Last month’s so-called election of a Lebanese President must have seemed to international onlookers an event drenched in degradation, an example of both how low Lebanon’s politicians have sunk and allowed themselves to be manipulated by those who claimed to be their friends — and those the politicians vowed to fight because they sought to destroy Lebanon’s national integrity and kill its leaders.
A more intriguing question begs what actually happened in Doha between the power broking Qataris and Saudis? We have heard the rumors of the night flights in private jets to hammer out a regional accord, but what is certain is that a deal was made. We don’t know the details but the result was that our MPs, like chastised schoolboys, were reduced to obediently writing a name on slip of paper and casting it into the ballot box under the watchful star of the head monitors of the international top table.

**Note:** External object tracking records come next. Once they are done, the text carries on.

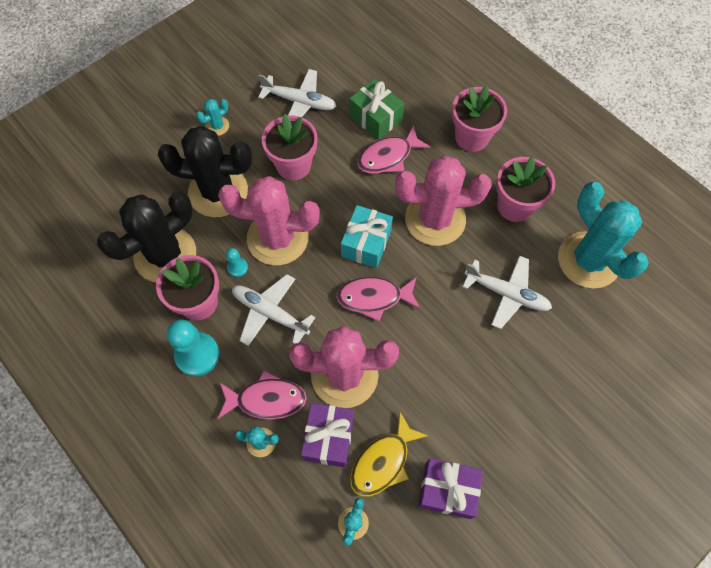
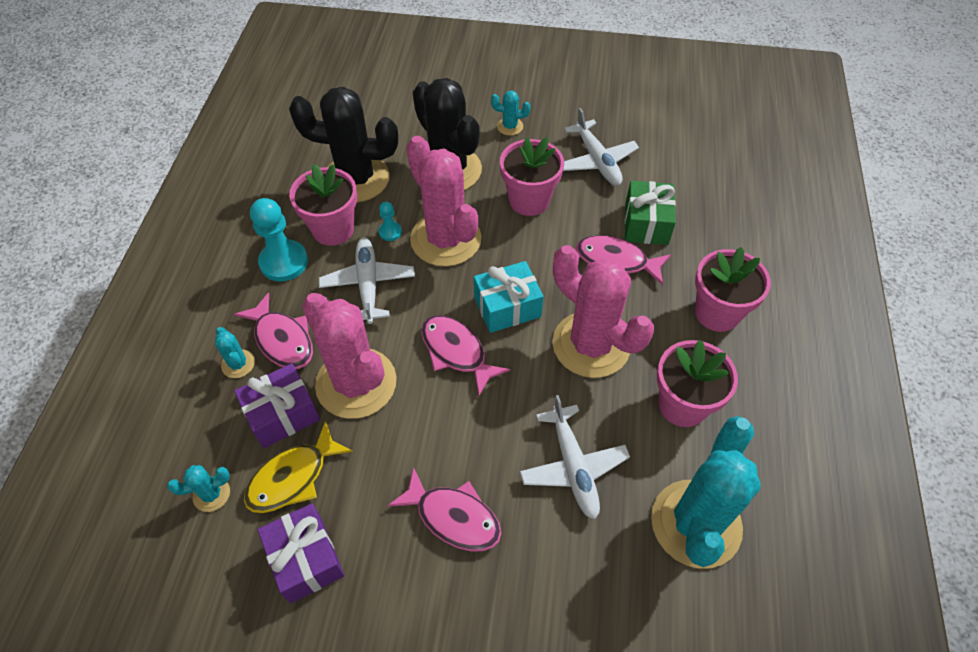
camera: 50 degrees right, 10 degrees down
yellow fish [350,412,428,497] -> yellow fish turned 45 degrees counterclockwise [244,421,353,513]
none -> pink fish [387,467,501,551]

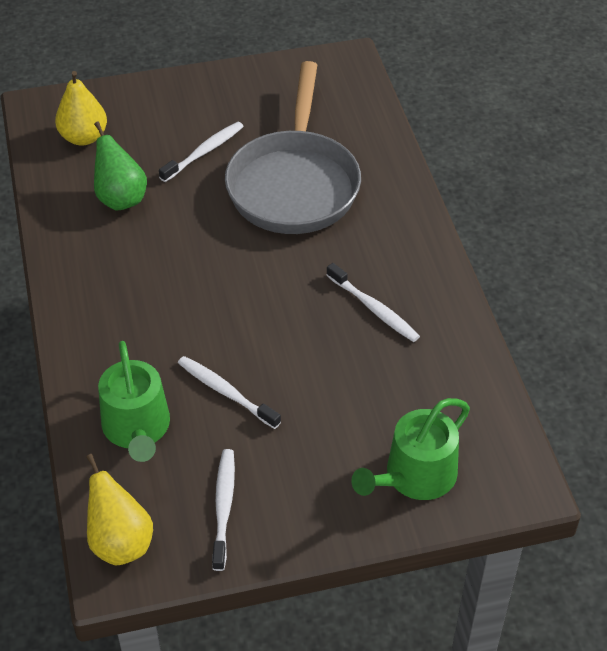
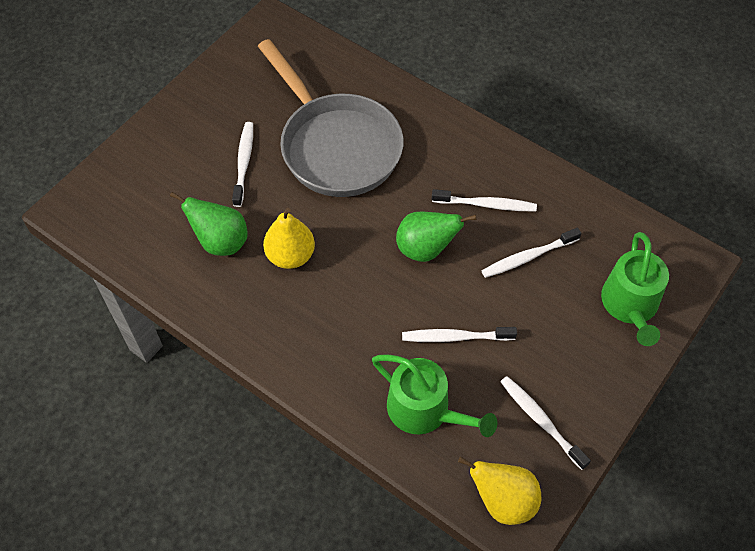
camera: 40 degrees left, 10 degrees up
yellow pear [55,71,107,145] -> yellow pear moved to [263,208,315,269]
none -> green pear [396,212,476,262]
none -> white toothbrush [481,228,581,278]

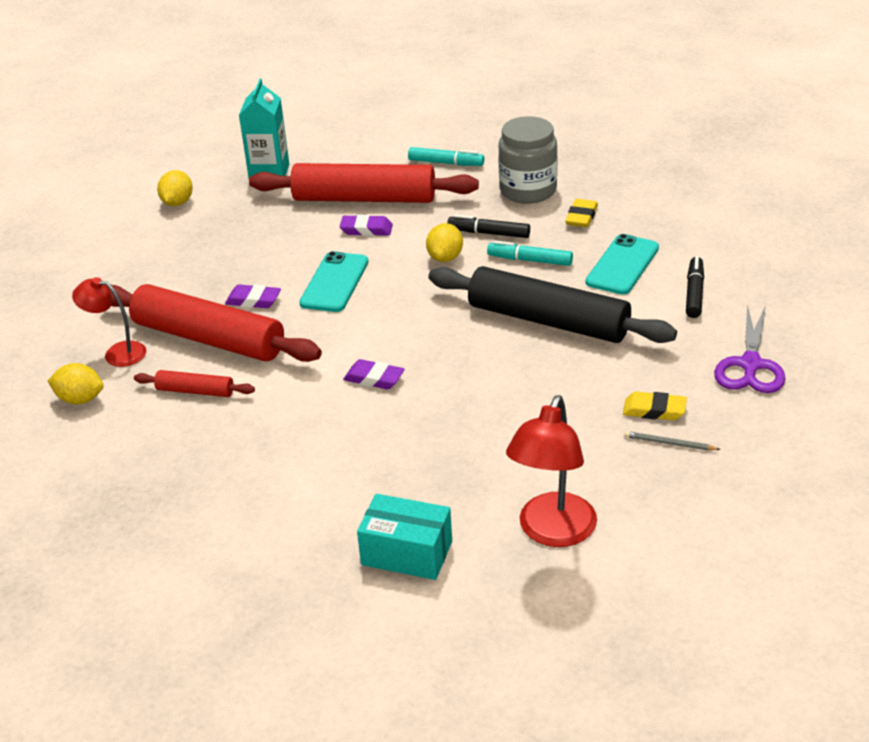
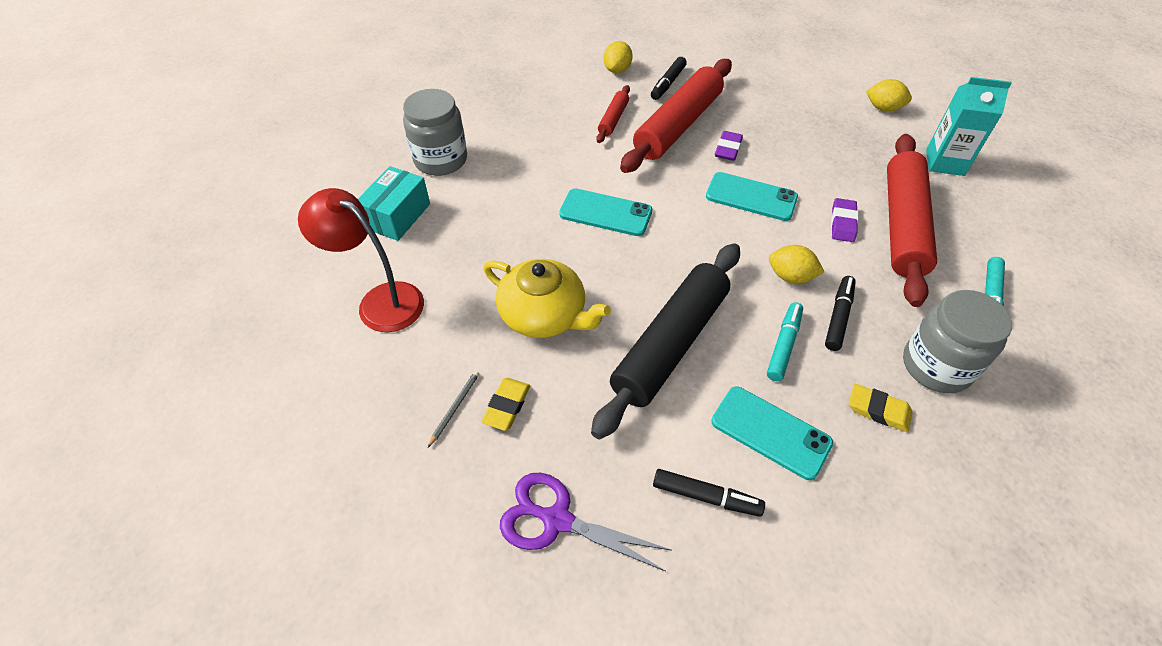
camera: 95 degrees right, 15 degrees up
red lamp [72,277,146,367] -> black marker [651,57,687,100]
purple eraser [343,359,405,389] -> turquoise phone [559,188,652,236]
none -> grey jar [403,89,467,176]
none -> yellow teapot [483,259,611,338]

Lebanon will bounce back, it always does. Already the tourism ministry is bullish about how many visitors will jet into Beirut the summer season — though we should be satisfied if we get half the 1.6 million visitors predicted to stroll, shop and eat in the recently liberated BCD — and the Beirut Stock Exchange rattled into action even as the tents in Downtown were being dismantled.
Meanwhile, across the Middle East, Iranian leader Mahmoud Ahmadinajad, one of the players that helped shape Lebanon’s shameful sell-out, is sitting pretty after this latest round of real-life Risk. In four years his economic “policy” has been shaped around the twin-pronged approach of insulting the US and the West, hinting at apocalyptic conflict and raising the price of crude oil. It is a rough-and-ready economic policy but one that has seen Iran once again cast as the world’s most menacing nation and its GDP rocket to $300 billion from $123 billion in 2003. There is little sophisticated economics: No labor economics, no sustainable development initiatives, just posturing and revenues.
Has this hurt his enemies? Not as much as you would think. Yes, the major economies are feeling the pinch but the US government in particular is using the illusion of an Iranian threat to secure vital research and development funding for alternative energy sources. Preparing for the next revolution, courtesy of a revolutionary. It makes you think.
But back to Beirut — sept fois détruite et sept fois reconstruite, she is older than all of us and will still be here when we are gone. Beirut will endure. We just hope the powerbrokers of the region will let us show the region what we can do and make our capital proud of our achievements, as much as we are proud of hers.